Records from a collection:

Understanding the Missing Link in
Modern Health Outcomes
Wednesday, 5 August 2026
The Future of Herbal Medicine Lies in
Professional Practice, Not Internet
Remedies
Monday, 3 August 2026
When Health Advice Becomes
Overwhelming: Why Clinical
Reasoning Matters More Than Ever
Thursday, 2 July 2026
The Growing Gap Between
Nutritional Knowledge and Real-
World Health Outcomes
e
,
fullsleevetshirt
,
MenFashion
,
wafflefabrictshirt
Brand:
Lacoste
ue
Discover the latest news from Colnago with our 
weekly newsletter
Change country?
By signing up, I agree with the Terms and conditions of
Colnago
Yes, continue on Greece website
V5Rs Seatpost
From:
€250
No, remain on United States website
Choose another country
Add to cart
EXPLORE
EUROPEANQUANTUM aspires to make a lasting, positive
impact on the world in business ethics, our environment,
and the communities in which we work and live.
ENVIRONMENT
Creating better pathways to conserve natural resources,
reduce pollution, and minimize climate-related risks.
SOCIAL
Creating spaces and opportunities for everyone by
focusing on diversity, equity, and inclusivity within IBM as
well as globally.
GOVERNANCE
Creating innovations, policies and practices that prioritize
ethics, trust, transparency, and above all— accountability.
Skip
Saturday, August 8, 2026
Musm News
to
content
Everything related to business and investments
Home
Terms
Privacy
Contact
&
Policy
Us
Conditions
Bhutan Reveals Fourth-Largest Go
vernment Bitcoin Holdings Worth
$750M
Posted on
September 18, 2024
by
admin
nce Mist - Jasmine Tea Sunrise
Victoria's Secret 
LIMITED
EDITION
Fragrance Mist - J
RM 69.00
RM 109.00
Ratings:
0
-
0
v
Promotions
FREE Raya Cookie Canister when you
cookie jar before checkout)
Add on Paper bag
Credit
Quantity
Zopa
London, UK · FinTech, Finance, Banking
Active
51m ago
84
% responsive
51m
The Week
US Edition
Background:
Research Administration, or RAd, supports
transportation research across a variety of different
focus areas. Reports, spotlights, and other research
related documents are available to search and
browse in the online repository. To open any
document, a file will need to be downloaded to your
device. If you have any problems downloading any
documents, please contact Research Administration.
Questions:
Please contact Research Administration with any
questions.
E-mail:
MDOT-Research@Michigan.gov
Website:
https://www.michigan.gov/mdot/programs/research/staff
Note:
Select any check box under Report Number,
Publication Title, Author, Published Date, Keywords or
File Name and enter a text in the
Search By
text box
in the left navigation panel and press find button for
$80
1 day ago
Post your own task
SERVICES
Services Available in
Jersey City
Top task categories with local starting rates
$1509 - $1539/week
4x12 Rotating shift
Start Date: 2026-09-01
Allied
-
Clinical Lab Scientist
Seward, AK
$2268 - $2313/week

> Problem statement: Write out the records exactly, starting at the first line and ending at the line that contains "focusing on diversity, equity, and". Include both of those lines.

> Response below:
Understanding the Missing Link in
Modern Health Outcomes
Wednesday, 5 August 2026
The Future of Herbal Medicine Lies in
Professional Practice, Not Internet
Remedies
Monday, 3 August 2026
When Health Advice Becomes
Overwhelming: Why Clinical
Reasoning Matters More Than Ever
Thursday, 2 July 2026
The Growing Gap Between
Nutritional Knowledge and Real-
World Health Outcomes
e
,
fullsleevetshirt
,
MenFashion
,
wafflefabrictshirt
Brand:
Lacoste
ue
Discover the latest news from Colnago with our 
weekly newsletter
Change country?
By signing up, I agree with the Terms and conditions of
Colnago
Yes, continue on Greece website
V5Rs Seatpost
From:
€250
No, remain on United States website
Choose another country
Add to cart
EXPLORE
EUROPEANQUANTUM aspires to make a lasting, positive
impact on the world in business ethics, our environment,
and the communities in which we work and live.
ENVIRONMENT
Creating better pathways to conserve natural resources,
reduce pollution, and minimize climate-related risks.
SOCIAL
Creating spaces and opportunities for everyone by
focusing on diversity, equity, and inclusivity within IBM as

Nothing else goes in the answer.